Like I said, Trayvon Martin was marked for death already, statistically at least. As a black infant, he was more than twice as likely to die as his white peers. In his teens, he was at least one and a half times as likely to meet an early death as his white peers. Homicide is the leading cause of death for black men his age, and comes at a rate many times every other racial or ethnic group. If he had reached his 20s, he had a 1 in 8 chance of going to prison, because that empty bag of marijuana he had at school would have meant something very different for him than it does for the middle class white kids who use drugs at higher rates. He’d have gone on to live in a country in which nearly 4 in 10 black children live in poverty, in which 1 in 4 black households lack food security.

The fact is the U.S. often seems like it’s built to kill black people. This is not to say racism is equally lethal today as it was even a single generation ago. But it is to say that the same set of deeply ingrained ideas about what black people have coming to us justified the brutality of yesterday and today alike. And one particular manifestation of those ideas routinely leads to the early death of men like Amadou Diallo and Sean Bell and Oscar Grant and Trayvon Martin.

Of course, this violent manifestation of white supremacy is not visited upon black male bodies alone. Indeed, as Tea Party candidates like Nevada’s Sharron Angle reminded us in the past election cycle, we must very much begin to see Latinos in the same way—lurking, dangerous, illegal. Fear and loathe them. If you encounter them on a dark street be ready to go to arms. And so Latino men have a lengthening gruesome roll call, too.

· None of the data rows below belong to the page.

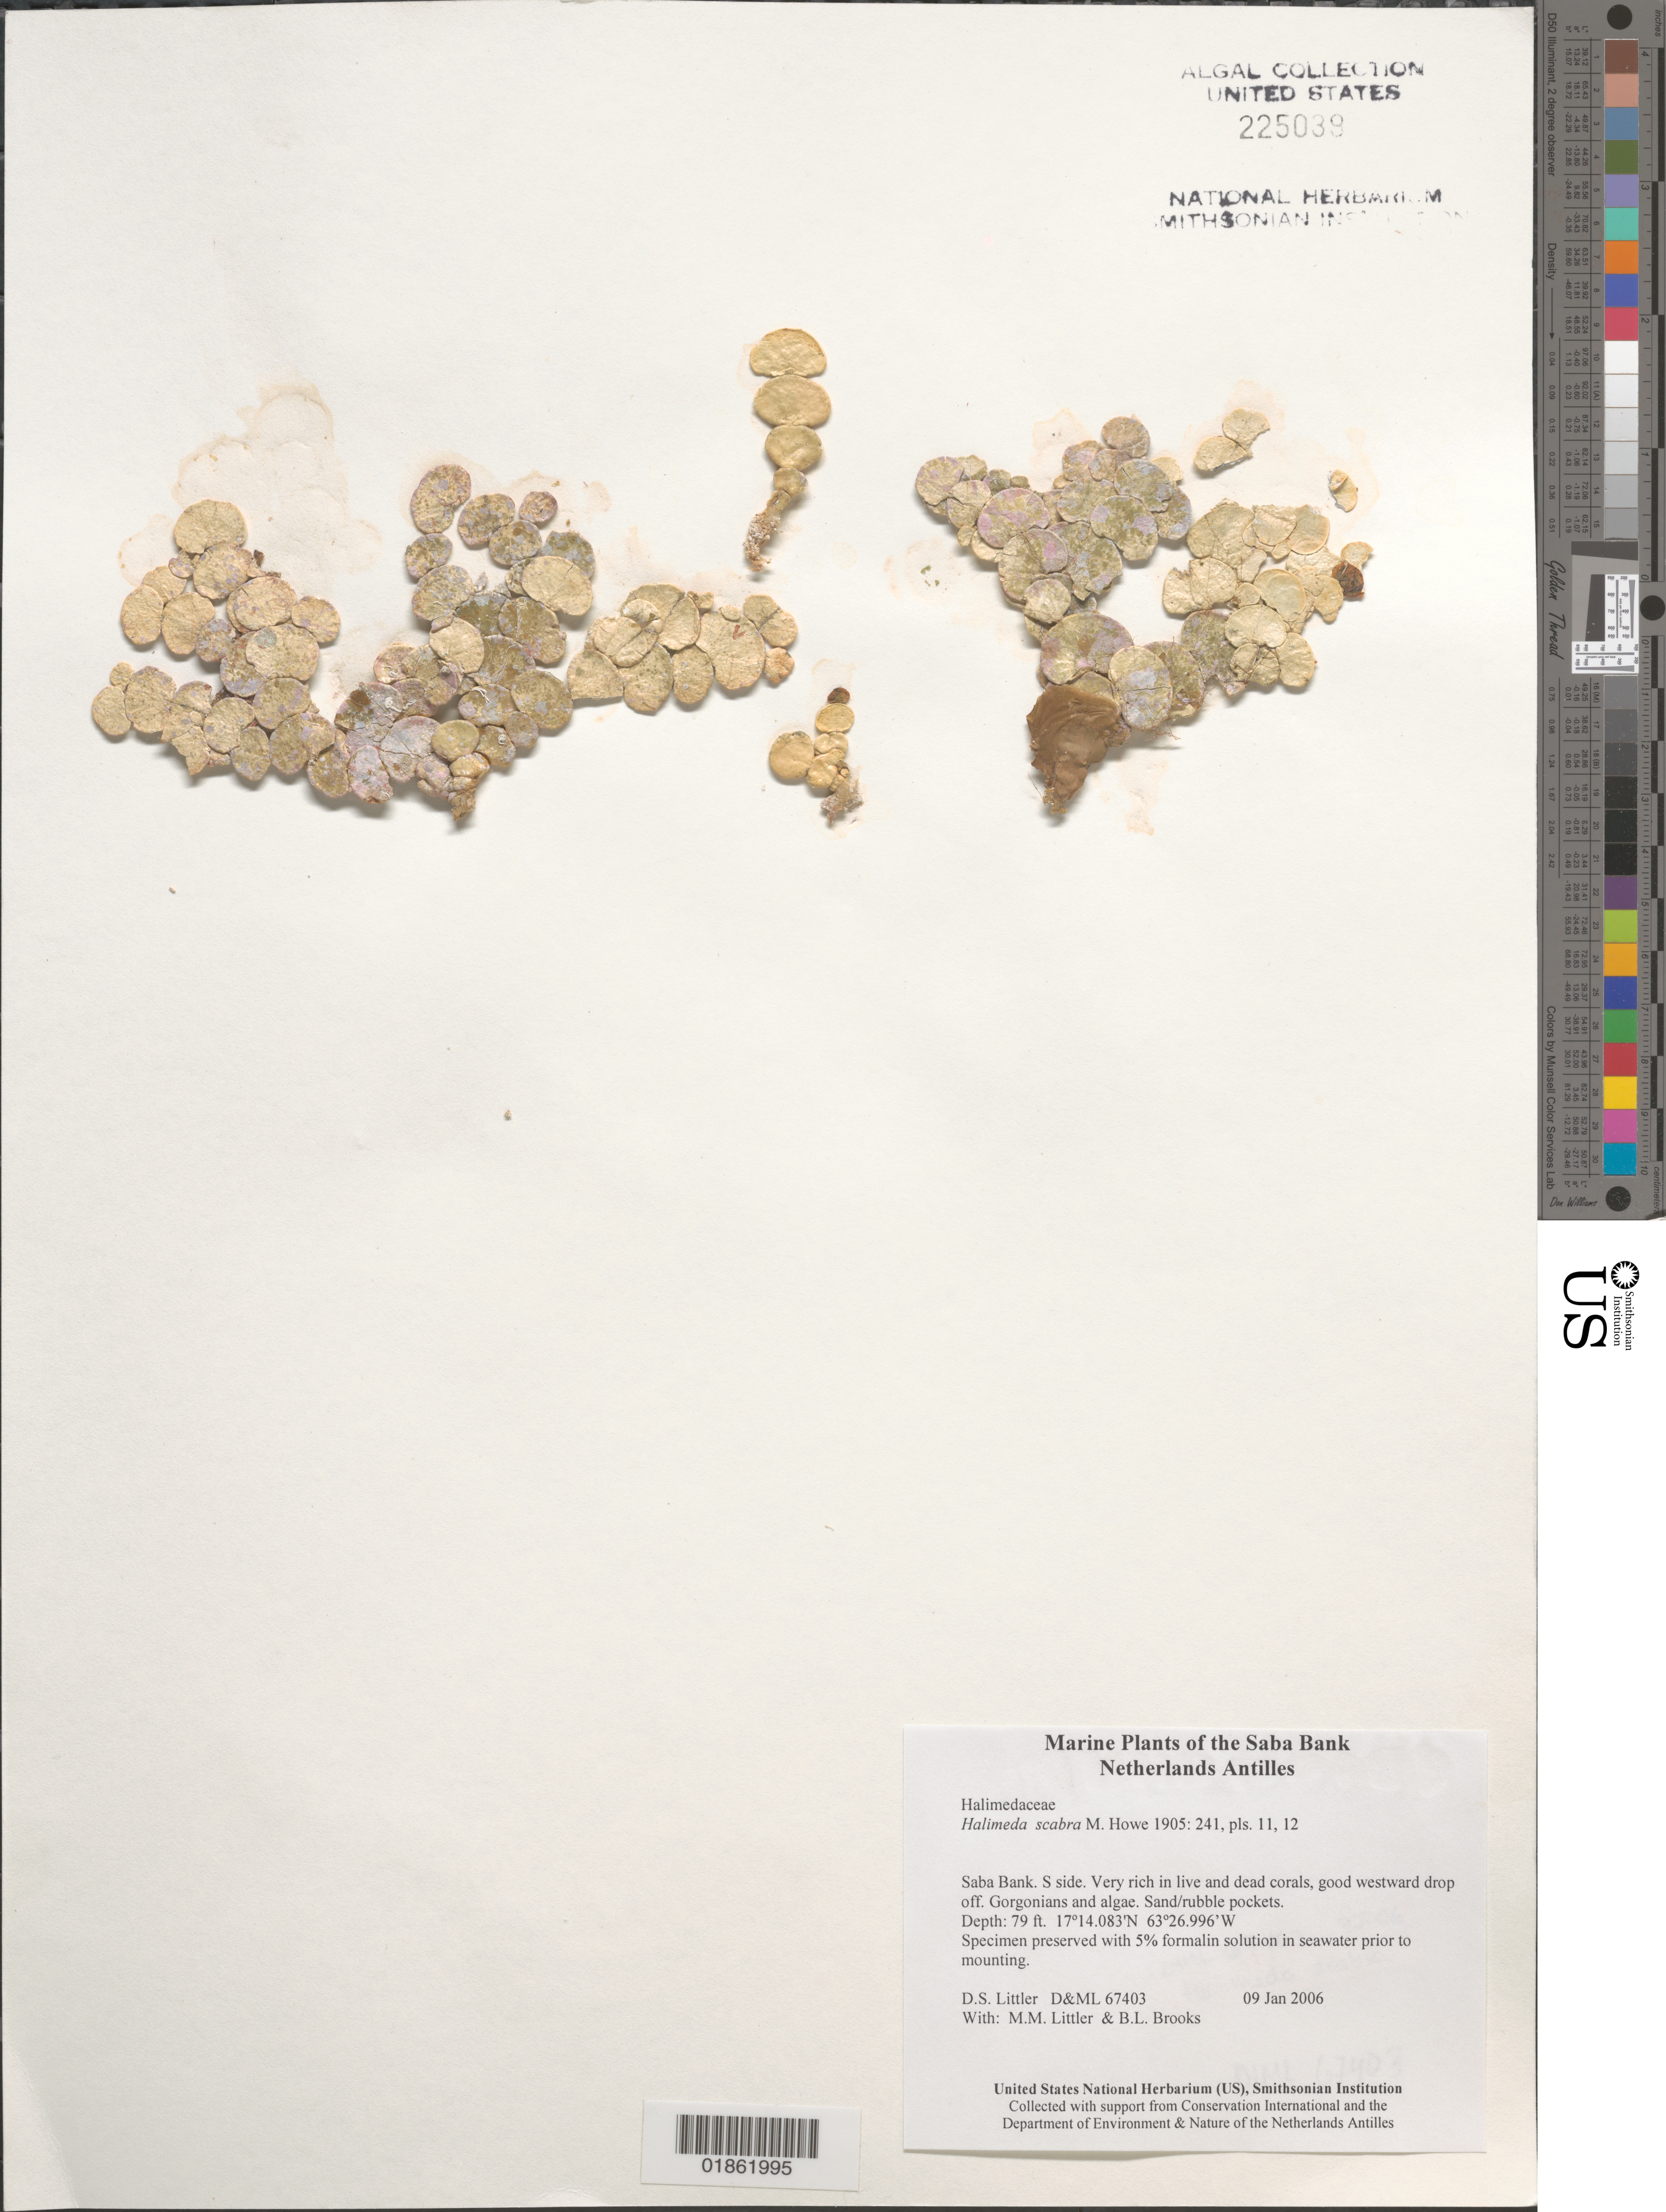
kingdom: Plantae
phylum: Chlorophyta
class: Ulvophyceae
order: Bryopsidales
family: Halimedaceae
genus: Halimeda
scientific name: Halimeda scabra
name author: M. Howe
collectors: D. S. Littler & M. M. Littler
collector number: D&ML 67403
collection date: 2006-01-09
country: Netherlands Antilles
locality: Saba Bank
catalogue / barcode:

Surely all these people have done something to bring the murder, the poverty, the brutality down upon themselves! That’s America’s unique twist on systemic oppression. We cage people, then call them animals. We starve people, then jibe them for being malnourished. We write laws that allow people to gun down unarmed children and then make the child the aggressor. And so now Trayvon Martin will be all manner of sinner—a pothead, a dropout, a ne’er-do-well with a temper problem who had it coming. But what he will indisputably be is dead, like too many before him and surely many after him. He had it coming, as a black man in America.